ただ、強烈な光のせいで、先ほどまでのように隕石を見ているのは難しかった。腹を抱えて笑う彼女を手招きして、給水タンクの影に入る。
「死ぬ間際なんだ。後悔無しで死にたいだろ」
「後悔しない人生なんてありえないから。今あたしは先週までにパフェとカラオケに行っとけばよかったと後悔してる!」
「大変だな。青春を満喫するのも」
「同い年の癖に言ってることジジくせぇぞ」
空気を押しのけて、巨大な物体が近づきつつあるのがわかる。地上の悲鳴は大きくなり、誰もいない校舎の窓がビリビリ震える。
誰もが理不尽に、平等に、消え去るだろう。
並んで座った二人。姫織は照偉を見る。
「テイっち、彼女とかいた?」
「いるわけないだろう。こっちは陰キャの宇宙オタクだぞ」
「いない歴年齢?」
「年齢」
何を言わせたいのか。最後の瞬間だというのに自分の心を抉る陽キャを、恨みがましく見る。しかし、それもすぐにやめる。

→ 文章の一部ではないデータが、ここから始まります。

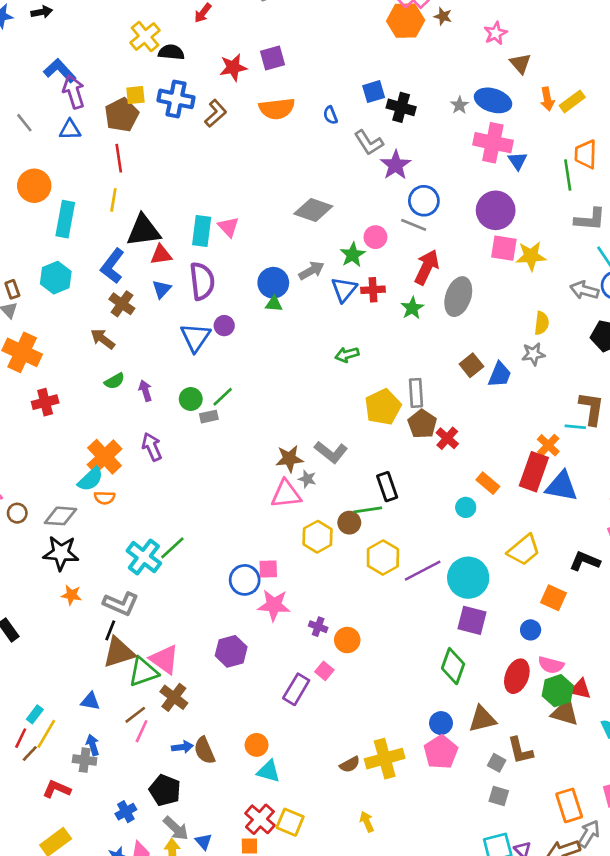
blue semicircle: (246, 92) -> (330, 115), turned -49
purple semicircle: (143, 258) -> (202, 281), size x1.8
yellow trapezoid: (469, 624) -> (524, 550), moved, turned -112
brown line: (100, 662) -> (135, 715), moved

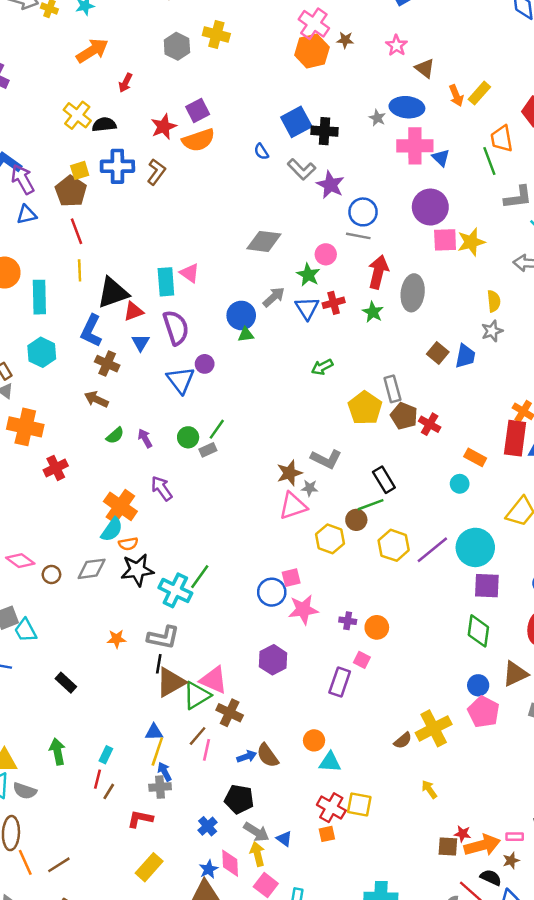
blue square: (374, 92) -> (296, 122), size x1.4
orange semicircle: (277, 109) -> (198, 140), moved
black star: (61, 553) -> (137, 570), moved
yellow line: (46, 734) -> (157, 752), moved

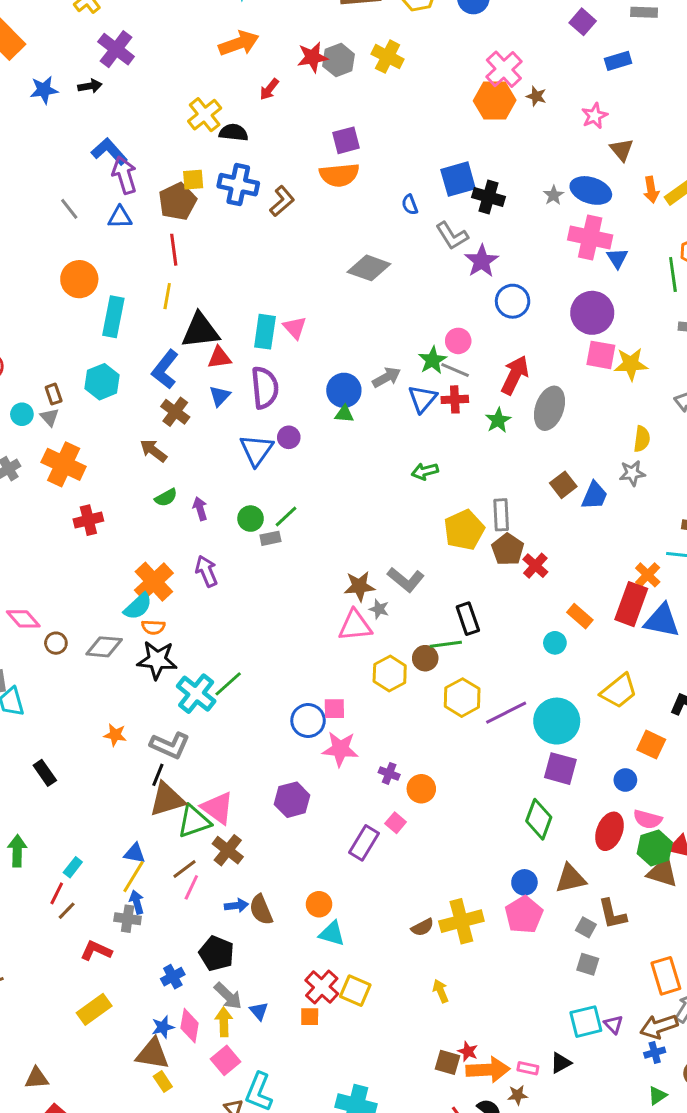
red star: (164, 127) -> (312, 57), moved
gray line: (358, 236) -> (455, 370), moved
gray diamond: (264, 241) -> (369, 268), moved

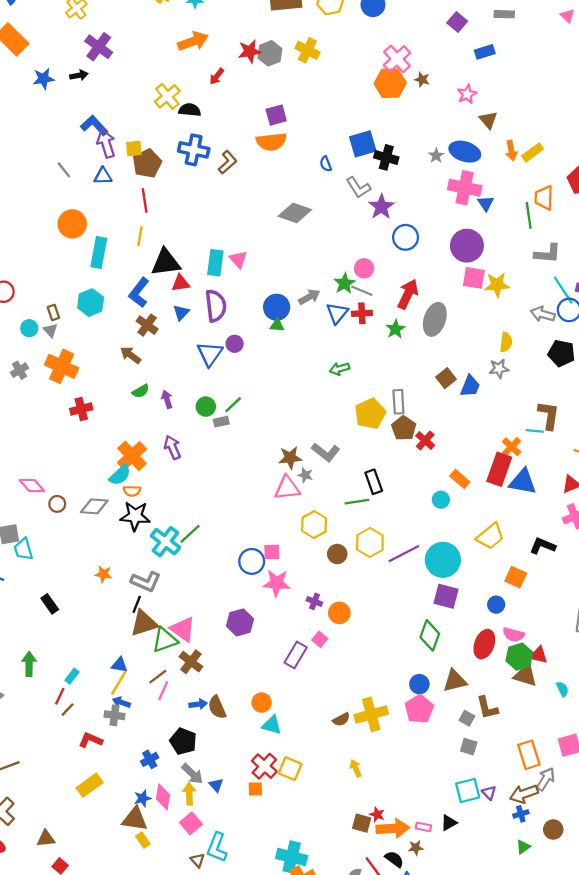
yellow square: (193, 180) -> (134, 149), moved
brown circle: (425, 658) -> (337, 554), moved
blue arrow: (137, 902) -> (121, 702), turned -54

目をぎゅっと閉じ、脂汗を浮かべた少女の手が、自分の手を掴んだから。
「こんな美少女が隣で死んであげるんだから、光栄に思ってよ」
「……ああ。人生最高の瞬間だ。間違いなく」
全てが滅びる。その瞬間、誰かが隣に居てくれる。それだけで何か救われた気分になる。
彼女の爪が手の甲に痕を残すのも、別に気にならなかった。陽キャも怖いものはあるのだと、何か気が楽になった。
「痛いかな」
「落ちた場所によっては、苦しい思いをするかもしれない」
「いやだなぁ……綺麗に吹き飛ばされることを祈ろ」
少しだけ影から顔を出して見てみると、迫りくる隕石が見えた。こんなに早く落ちてくるとは、照偉も思っていなかった。
震える姫織の手に、少し意識を集中して。
「大丈夫。もうすぐ、終わる」
そこからどれだけ時間がかかったか。ほんの一瞬のようにも、数時間の長さにも思えた。ただ、痛みを感じる暇すらなく、何もかもが吹き飛んでいったのが、彼の最期の記憶だった。
*
――ここは?
目を開いたつもりなのだけれど、周りが見えない。体を起こそうとしたのに、手足が言うことを聞かない。
隕石で吹き飛んだはずでは?
そう思った矢先、目の前に光が広がった。
『おーい、起きた? 起きてるよね。アタシの言ってることわかる?』
――誰だ? なんで僕は……。
『量子パターンが安定しない。まだ意識がはっきりしていない……いや、状況を認識できていないのかな。仕方ないよね、長年眠ってきたわけだし』
――眠っていた? 僕が?
『少しずつ説明するから、また少し眠っていてね。そしたら今度は、きちんとお話できるから』
――ま、待って!
ブツン、と視界が途切れる。
真っ暗闇の中で、握られていた手の感覚を探る。どこにもない。
それでは、今の自分が本当に矢作照偉なのか。自己証明すらできなかった。